El Pacto de Toledo y el traje primera comunión
En la España de la posguerra, a muchos niños se les compraba, con gran esfuerzo de su familia, un traje para la primera comunión que tenía que durarle el máximo de años posible. Cuando el niño crecía se le estiraban las mangas y los pantalones, se le sacaban los dobladillos, se corrían los botones... en un esfuerzo por prolongar la vida del traje hasta que, pasados los años, el niño, para entonces casi un hombre, reventaba.El Pacto de Toledo sobre el sistema de pensiones suscrito por los principales partidos políticos, cargado de voluntarismo, recuerda a lo que se hacía con aquellos trajes para responder al crecimiento del cuerpo: un poquito por aquí, un poquito por allá, hasta que el traje reviente, y entonces veremos qué hacemos,
A los que se permiten opinar que a lo mejor hay que cambiar de traje se les contesta como se hacía con las vecinas que llamaban la atención cuando se estaba quedando estrecho y corto el traje del niño: "Seguro que es sastre o costurera y quiere hacer negocio a nuestra costa".

Datos extraídos:
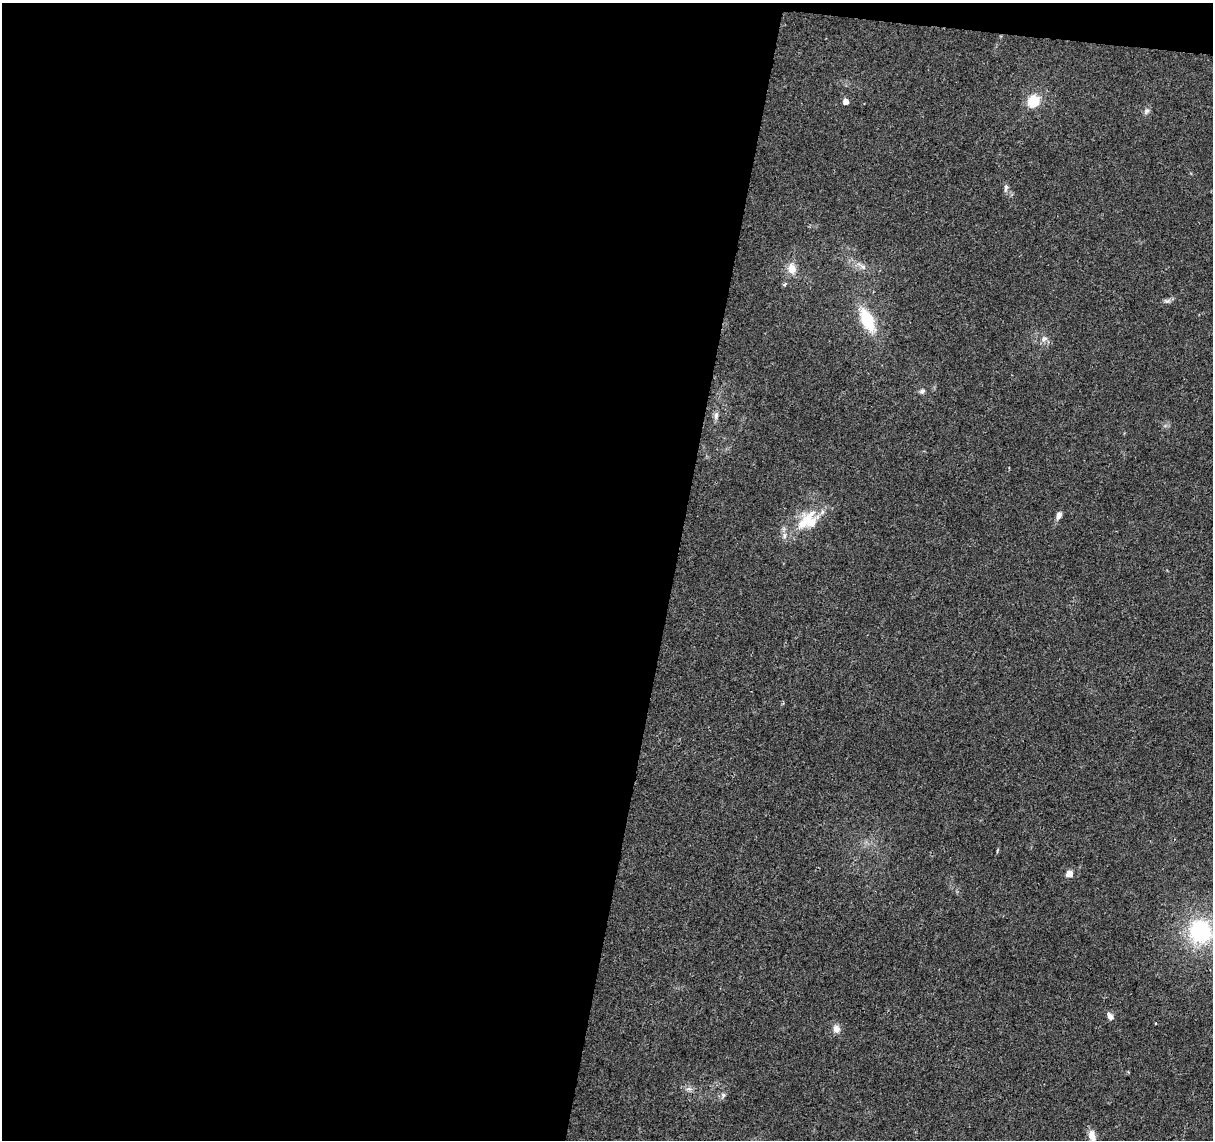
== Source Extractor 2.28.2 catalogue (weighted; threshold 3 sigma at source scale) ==
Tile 1 of 4 x 4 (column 1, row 1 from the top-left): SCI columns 1-1211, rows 3640-4777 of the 4851 x 5061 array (HDU 1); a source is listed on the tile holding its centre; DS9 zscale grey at full resolution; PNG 1215 x 1142 px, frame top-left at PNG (2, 3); no overlay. Shown black and unused: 56% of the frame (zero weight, under 2 of 3 exposures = <1% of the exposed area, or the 3 px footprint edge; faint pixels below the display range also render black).
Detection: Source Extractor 2.28.2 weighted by HDU 2 'WHT'; one run over the whole footprint, this tile lists its part. Background 0.0399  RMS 0.0058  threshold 0.0263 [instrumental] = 3 sigma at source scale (4.5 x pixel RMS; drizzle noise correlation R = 1.50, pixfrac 1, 0.0396/0.0396 arcsec/px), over >= 5 px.
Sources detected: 22; all 22 listed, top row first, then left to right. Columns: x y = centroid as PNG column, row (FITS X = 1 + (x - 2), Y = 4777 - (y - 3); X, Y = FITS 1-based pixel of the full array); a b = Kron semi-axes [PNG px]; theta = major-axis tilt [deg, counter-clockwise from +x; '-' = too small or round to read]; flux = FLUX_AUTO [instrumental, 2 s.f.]
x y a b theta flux
846 101 6 5 - 3.5
1033 101 17 14 56 12
1146 111 9 7 60 1.8
1006 188 12 5 81 1.7
863 267 10 7 -43 2.7
792 269 14 11 -80 6.1
784 284 5 4 - 1.2
1167 301 10 6 0 1.7
867 320 25 11 -64 27
1044 339 10 8 38 2.9
922 391 8 6 48 1.6
716 415 11 6 82 2.2
1059 515 9 6 68 2.9
808 520 35 24 34 24
1069 874 5 5 - 8.1
1200 931 27 25 -74 55
1110 1016 11 6 -48 2.7
1156 1023 3 3 - 0.61
836 1029 10 9 - 3.8
689 1089 9 4 7 1.8
723 1095 7 6 - 1.5
1092 1136 13 7 -79 6.2
Isophote crosses this tile's border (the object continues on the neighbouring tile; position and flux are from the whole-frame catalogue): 1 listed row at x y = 1092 1136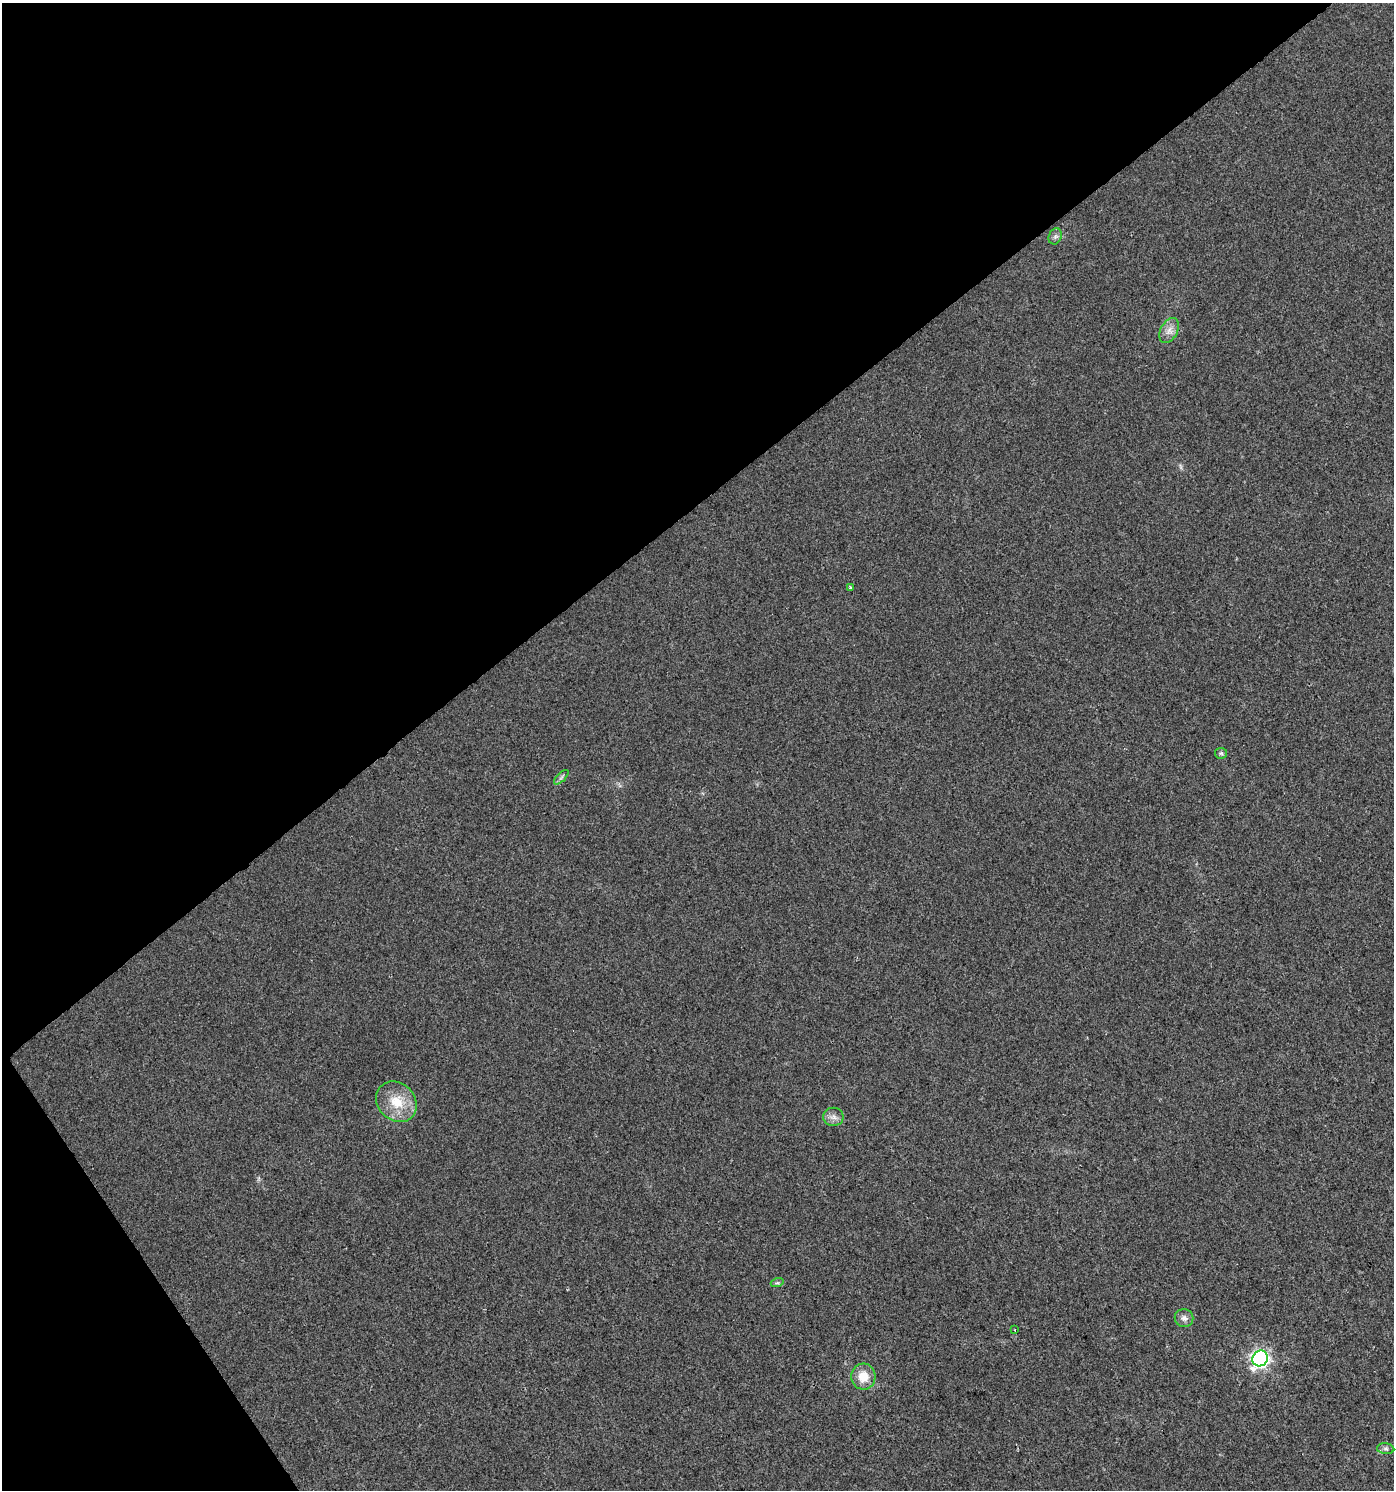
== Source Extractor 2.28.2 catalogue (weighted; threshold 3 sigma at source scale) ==
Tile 5 of 4 x 4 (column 1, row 2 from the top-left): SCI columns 193-1584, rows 2977-4464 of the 5888 x 5956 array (HDU 1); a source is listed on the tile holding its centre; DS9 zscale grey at full resolution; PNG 1396 x 1492 px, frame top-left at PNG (2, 3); each listed source drawn as its Kron ellipse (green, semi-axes under 4 px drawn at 4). Shown black and unused: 37% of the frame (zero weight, under 2 of 3 exposures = <1% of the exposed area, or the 3 px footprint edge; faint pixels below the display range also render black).
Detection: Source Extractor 2.28.2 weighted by HDU 2 'WHT'; one run over the whole footprint, this tile lists its part. Background 0.0154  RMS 0.0057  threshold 0.0256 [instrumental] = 3 sigma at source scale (4.5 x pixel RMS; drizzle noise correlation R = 1.50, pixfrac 1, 0.0396/0.0396 arcsec/px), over >= 5 px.
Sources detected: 13; all 13 listed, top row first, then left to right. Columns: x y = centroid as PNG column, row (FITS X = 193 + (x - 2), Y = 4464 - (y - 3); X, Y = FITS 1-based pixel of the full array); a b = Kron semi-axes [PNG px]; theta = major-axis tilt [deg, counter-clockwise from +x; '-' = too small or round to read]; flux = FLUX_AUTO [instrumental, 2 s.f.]
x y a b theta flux
1055 236 8 6 69 1.7
1169 331 13 8 63 4
850 587 3 3 - 0.69
1221 753 6 5 - 1
561 777 9 3 45 1.1
396 1102 22 18 -45 15
833 1117 10 9 - 3.1
777 1283 6 4 17 0.81
1184 1318 9 9 - 2.7
1015 1330 4 2 - 0.43
1260 1358 8 7 - 170
863 1377 13 12 - 9.2
1386 1449 8 5 -6 1.5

Tarea:
Prosigue el artículo sobre el Pacto de Toledo y el traje de primera comunión a partir de su última frase.

Resultado esperado:
Los numantinos defensores del actual sistema de pensiones no se resignan al paso de los años ni al cambio de condiciones que se ha producido desde su invención. No niegan, porque no pueden, que la ecuación se ha alterado: mientras los activos que pagan cuotas apenas han crecido, los pasivos que las cobran no han cesado de aumentar. La relación entre 3,4 cotizantes por perceptor en 1973 ha pasado a 1,8 activos por pensionista en 1993. Y las previsiones estiman que la ecuación se irá deteriorando, hasta llegara a un pensionista por cada activo. Pero los ortodoxos tratan de seguir , como en la vieja historia, ensanchando las costuras, creyendo que la bondad del tejido y el diseño resistirán más allá de la evidencia. La realidad es, que tenemos un sistema viejo, en el que ya no cabe una sociedad nueva. El problema de la viabilidad de las pensiones no es político, es demográfico y aritmético. La población receptora de pensiones ha crecido en los últimos años y lo seguirá haciendo en el futuro, pero la que aporta fondos permanece estable.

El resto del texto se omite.